Cynthia Banks, interim CEO of the American Society on Aging, speaks of reframing the conversation around age much as the conversation around smoking was reframed, starting, as that campaign did, at school age. “Much as the image of smoking was flipped from being cool to harmful, so being older can be flipped towards an association with vitality, not just with Bingo,” she says.
Similarly, Bluestone draws a parallel with the transformation in attitudes to people with disabilities that has come about over recent decades—and key to that was a clear expression of freedom from discrimination on the ground of disability as being a fundamental human right, set into international law. The same will be required to tackle ageism, he reckons. This will require pressure on politicians, even those ‘elder statesmen’.
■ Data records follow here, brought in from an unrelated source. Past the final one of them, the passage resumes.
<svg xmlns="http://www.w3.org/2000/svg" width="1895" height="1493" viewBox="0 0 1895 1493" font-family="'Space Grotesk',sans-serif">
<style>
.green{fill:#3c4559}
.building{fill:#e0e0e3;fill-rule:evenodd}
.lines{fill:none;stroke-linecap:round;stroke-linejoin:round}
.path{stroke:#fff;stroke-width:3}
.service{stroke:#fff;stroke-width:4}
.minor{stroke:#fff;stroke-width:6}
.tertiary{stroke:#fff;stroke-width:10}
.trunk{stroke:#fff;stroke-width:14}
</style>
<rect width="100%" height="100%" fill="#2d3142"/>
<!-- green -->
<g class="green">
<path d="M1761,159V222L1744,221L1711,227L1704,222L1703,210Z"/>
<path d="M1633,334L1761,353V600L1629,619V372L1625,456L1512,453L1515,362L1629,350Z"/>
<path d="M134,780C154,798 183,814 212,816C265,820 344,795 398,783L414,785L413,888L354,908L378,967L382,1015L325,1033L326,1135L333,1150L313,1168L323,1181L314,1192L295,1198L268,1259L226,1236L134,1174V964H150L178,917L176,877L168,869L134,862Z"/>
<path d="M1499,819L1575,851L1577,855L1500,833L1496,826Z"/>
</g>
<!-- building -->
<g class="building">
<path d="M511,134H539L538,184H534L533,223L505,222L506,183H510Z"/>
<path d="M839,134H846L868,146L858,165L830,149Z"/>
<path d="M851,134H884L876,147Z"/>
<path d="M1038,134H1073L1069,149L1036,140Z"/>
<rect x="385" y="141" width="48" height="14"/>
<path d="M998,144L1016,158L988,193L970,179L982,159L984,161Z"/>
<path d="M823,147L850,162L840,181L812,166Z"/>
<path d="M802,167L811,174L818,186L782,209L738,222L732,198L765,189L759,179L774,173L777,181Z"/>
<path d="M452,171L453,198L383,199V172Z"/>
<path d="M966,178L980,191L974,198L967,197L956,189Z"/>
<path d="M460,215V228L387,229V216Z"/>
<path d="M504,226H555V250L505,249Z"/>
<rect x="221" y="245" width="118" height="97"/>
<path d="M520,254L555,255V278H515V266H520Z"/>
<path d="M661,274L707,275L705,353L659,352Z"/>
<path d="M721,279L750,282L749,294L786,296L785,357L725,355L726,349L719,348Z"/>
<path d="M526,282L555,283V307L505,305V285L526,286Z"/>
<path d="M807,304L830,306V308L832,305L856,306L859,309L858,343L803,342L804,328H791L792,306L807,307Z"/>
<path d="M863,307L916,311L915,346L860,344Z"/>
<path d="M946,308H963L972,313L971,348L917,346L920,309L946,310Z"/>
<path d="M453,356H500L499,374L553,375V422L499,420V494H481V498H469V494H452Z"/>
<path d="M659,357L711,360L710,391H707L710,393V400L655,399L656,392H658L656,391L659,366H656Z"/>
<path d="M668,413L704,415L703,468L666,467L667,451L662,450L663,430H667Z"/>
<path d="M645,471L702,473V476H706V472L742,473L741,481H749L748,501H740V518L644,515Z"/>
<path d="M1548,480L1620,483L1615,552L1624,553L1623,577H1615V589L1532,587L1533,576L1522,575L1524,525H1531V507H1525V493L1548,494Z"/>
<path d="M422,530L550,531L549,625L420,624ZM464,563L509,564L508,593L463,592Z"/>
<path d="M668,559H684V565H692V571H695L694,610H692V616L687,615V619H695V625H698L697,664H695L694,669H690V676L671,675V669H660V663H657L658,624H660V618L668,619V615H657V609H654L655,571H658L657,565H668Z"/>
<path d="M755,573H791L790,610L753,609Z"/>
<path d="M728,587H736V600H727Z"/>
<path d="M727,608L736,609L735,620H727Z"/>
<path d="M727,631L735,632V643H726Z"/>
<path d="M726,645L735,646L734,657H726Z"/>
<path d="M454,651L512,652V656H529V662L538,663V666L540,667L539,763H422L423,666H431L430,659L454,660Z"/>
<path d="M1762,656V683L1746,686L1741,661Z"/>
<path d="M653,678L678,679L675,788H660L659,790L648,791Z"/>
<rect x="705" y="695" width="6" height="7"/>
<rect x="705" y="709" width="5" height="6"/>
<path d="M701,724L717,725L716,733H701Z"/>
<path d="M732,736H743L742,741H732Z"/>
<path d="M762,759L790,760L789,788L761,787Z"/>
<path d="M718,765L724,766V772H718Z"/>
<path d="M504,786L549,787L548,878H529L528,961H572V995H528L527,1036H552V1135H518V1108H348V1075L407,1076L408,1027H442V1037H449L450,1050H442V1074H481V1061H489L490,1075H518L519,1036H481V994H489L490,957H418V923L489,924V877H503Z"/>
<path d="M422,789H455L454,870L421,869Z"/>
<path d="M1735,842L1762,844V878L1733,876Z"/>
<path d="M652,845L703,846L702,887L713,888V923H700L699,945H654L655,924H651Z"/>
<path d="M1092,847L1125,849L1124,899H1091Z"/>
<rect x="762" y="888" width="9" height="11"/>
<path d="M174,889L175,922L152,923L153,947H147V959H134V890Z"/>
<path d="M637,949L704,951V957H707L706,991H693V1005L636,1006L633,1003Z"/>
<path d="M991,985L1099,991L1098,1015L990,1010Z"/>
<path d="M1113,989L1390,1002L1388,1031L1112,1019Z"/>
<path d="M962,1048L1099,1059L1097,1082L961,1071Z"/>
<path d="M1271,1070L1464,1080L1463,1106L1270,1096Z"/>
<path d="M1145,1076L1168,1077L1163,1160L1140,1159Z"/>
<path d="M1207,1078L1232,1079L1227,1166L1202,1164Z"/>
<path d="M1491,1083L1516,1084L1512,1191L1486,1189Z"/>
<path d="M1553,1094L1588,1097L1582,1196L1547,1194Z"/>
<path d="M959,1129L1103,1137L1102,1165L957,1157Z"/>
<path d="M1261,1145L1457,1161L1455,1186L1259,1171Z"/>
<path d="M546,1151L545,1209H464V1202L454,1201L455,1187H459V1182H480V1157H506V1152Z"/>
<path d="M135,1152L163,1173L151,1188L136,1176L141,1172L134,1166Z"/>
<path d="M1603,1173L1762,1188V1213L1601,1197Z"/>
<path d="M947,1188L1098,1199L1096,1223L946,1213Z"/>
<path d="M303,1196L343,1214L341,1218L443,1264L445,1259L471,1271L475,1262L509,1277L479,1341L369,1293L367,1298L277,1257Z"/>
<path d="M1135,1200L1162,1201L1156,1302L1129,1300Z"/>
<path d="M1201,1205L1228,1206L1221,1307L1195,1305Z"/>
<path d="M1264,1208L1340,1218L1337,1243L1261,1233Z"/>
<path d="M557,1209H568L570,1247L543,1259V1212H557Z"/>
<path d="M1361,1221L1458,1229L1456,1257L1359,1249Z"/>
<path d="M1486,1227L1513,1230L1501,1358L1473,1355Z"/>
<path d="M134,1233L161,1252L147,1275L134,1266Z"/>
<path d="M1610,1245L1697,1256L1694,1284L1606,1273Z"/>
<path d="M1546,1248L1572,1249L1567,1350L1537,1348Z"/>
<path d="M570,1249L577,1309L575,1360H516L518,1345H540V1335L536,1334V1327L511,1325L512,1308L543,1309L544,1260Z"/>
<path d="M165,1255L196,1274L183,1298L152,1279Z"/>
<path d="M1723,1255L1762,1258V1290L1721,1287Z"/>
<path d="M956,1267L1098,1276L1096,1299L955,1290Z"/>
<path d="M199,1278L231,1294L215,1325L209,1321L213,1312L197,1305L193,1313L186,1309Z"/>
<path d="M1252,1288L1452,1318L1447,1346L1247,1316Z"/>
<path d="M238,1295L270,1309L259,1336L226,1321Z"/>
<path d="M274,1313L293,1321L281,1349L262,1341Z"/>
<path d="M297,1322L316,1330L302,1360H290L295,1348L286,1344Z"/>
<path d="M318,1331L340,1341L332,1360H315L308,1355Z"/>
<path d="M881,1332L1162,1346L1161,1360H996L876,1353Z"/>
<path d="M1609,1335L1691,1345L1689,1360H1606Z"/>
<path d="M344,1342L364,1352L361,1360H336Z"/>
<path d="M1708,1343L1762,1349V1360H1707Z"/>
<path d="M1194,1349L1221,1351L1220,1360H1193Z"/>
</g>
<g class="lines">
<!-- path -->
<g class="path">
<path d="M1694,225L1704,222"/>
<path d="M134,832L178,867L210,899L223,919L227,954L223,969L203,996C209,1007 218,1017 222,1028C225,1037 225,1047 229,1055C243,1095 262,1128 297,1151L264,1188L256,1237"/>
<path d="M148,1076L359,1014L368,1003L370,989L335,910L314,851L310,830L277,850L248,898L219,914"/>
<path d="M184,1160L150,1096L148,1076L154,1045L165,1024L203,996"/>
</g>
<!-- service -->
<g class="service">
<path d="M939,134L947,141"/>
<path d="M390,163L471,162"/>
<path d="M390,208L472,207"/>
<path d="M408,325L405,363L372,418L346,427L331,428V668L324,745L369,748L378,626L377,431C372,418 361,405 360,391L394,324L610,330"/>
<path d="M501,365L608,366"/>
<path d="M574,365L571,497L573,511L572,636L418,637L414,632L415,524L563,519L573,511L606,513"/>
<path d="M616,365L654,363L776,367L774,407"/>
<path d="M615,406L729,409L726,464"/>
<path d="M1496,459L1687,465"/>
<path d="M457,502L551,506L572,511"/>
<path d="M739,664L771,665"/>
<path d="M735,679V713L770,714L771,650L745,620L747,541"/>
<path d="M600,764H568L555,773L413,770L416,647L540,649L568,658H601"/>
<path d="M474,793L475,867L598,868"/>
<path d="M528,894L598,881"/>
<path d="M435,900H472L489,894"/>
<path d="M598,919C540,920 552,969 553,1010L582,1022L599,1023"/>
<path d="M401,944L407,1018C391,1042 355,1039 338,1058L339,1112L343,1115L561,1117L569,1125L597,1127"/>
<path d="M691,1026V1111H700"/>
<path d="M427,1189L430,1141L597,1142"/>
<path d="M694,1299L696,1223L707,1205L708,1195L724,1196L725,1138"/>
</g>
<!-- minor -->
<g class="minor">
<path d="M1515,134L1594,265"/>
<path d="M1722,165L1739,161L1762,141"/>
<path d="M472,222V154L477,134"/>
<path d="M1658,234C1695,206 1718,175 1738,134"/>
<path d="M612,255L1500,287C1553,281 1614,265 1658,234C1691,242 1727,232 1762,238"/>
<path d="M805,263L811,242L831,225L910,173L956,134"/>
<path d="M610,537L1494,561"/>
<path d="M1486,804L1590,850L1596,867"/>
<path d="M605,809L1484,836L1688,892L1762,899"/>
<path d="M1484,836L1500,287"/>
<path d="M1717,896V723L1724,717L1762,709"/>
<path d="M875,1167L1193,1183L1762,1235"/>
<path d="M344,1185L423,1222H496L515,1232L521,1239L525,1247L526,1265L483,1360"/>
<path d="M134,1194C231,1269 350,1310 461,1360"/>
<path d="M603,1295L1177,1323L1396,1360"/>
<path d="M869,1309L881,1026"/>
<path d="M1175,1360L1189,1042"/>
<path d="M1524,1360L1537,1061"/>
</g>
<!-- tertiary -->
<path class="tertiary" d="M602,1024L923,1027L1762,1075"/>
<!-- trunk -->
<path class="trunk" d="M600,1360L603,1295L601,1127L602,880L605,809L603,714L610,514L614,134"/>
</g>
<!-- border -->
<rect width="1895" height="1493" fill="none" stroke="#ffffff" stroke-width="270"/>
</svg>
“It’s fully within our grasp to reframe things. It’s going to happen from increased awareness, but that’s some way off because we still don’t yet take discrimination because of age seriously,” he notes. “We constantly allow ourselves to reinforce negative perceptions, which you quickly realise if you imagine swapping out language used regarding age for, say, skin colour or religion. And ageism requires the same response to tackle those prejudices.”
“Things are getting better, slowly. You see more older actors and actresses capturing the true experience of ageing now. There’s more positive representation of older age and that will be crucial in improving attitudes over the longer term,” reckons Patti Temple Rock, author of I’m Not Done, a book examining ageism in the workplace. She herself experienced being sidelined in her job, despite her eminent capabilities and track record; she pushed back, at which point her boss asked her ‘just how long do you want to work anyway?’.
“But that change will come only over the longer term,” she stresses. “Every time I turn on the TV or look in a magazine, invariably it’s still full of young, beautiful people. Even greeting cards reveal how it’s still ok to make fun of being ‘over the hill’. People who are in their 50s and 60s now—and who have maybe subconsciously bought into the stereotype themselves— could be doing more to educate younger people by owning the age we are and showing that the conception we have of certain life stages is outdated.”
That’s what David Stewart keeps telling the Fortune 500 companies now beating a path to his door, desperate to find out just how to talk to these people; these people who, despite merely having lived more rather than less of their lives, who otherwise feel inside much as they did when they were 30, who still laugh, love, play, ponder, hope, and even covet now as they did before, have been given this strange, isolating designation: ‘old’.
“Until recently, old people were the anti-market—the one no brand, no company wanted to be associated with,” he says. “What everyone needs to grasp is that to be ageist is to hate your future self. My age is 60. That’s a fact. But why should that come with any negative connotations? Why is it that these days people can tell someone all about, say, their sexuality, but they can’t talk about their age? It’s weird.”